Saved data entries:

Start of Block

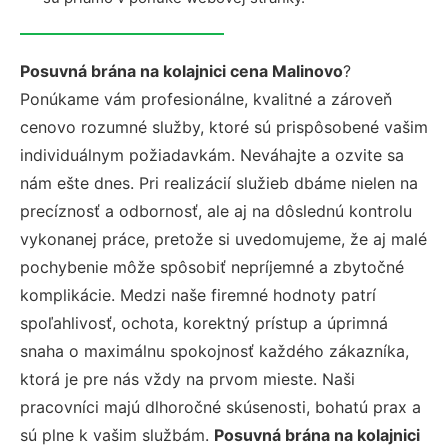
Posuvná brána na kolajnici cena Malinovo
?
Ponúkame vám profesionálne, kvalitné a zároveň
cenovo rozumné služby, ktoré sú prispôsobené vašim
individuálnym požiadavkám. Neváhajte a ozvite sa
nám ešte dnes. Pri realizácií služieb dbáme nielen na
precíznosť a odbornosť, ale aj na dôslednú kontrolu
vykonanej práce, pretože si uvedomujeme, že aj malé
pochybenie môže spôsobiť nepríjemné a zbytočné
komplikácie. Medzi naše firemné hodnoty patrí
spoľahlivosť, ochota, korektný prístup a úprimná
snaha o maximálnu spokojnosť každého zákazníka,
ktorá je pre nás vždy na prvom mieste. Naši
pracovníci majú dlhoročné skúsenosti, bohatú prax a
sú plne k vašim službám.
Posuvná brána na kolajnici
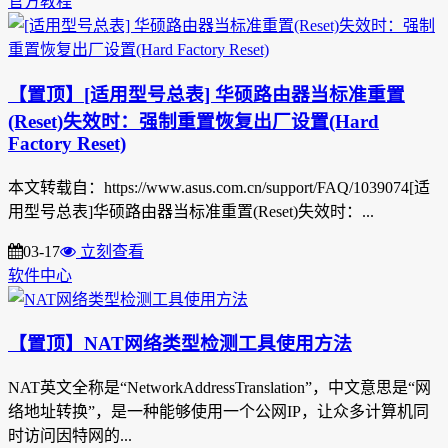
官方教程
【置顶】[适用型号总表] 华硕路由器当标准重置
(Reset)失效时：强制重置恢复出厂设置(Hard
Factory Reset)
本文转载自：https://www.asus.com.cn/support/FAQ/1039074[适
用型号总表]华硕路由器当标准重置(Reset)失效时：...
03-17
立刻查看
软件中心
【置顶】NAT网络类型检测工具使用方法
NAT英文全称是“NetworkAddressTranslation”，中文意思是“网
络地址转换”，是一种能够使用一个公网IP，让众多计算机同
时访问因特网的...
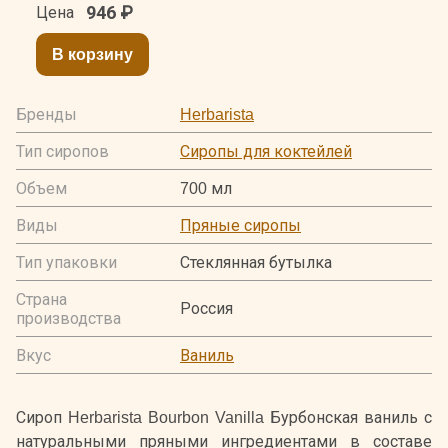
946
₽
Цена
В корзину
Бренды
Herbarista
Тип сиропов
Сиропы для коктейлей
Объем
700 мл
Виды
Пряные сиропы
Тип упаковки
Стеклянная бутылка
Страна
Россия
производства
Вкус
Ваниль
Сироп Herbarista Bourbon Vanilla Бурбонская ваниль с
натуральными пряными ингредиентами в составе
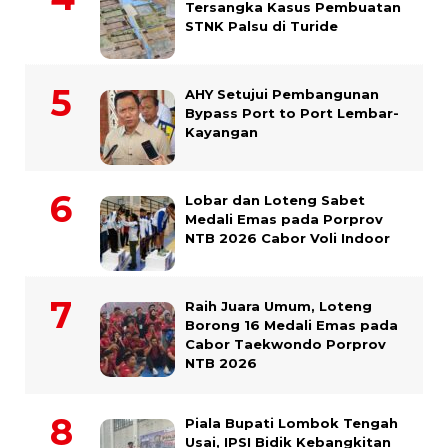
Tersangka Kasus Pembuatan
STNK Palsu di Turide
AHY Setujui Pembangunan
Bypass Port to Port Lembar-
Kayangan
Lobar dan Loteng Sabet
Medali Emas pada Porprov
NTB 2026 Cabor Voli Indoor
Raih Juara Umum, Loteng
Borong 16 Medali Emas pada
Cabor Taekwondo Porprov
NTB 2026
Piala Bupati Lombok Tengah
Usai, IPSI Bidik Kebangkitan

End of Block

#### WHAT TO DO:
Gather every line of the material above that contains the word "Posuvná". Case counts, so only lines with that same capitalization qualify.

#### ANSWER TO THIS PROBLEM:
Posuvná brána na kolajnici cena Malinovo
Posuvná brána na kolajnici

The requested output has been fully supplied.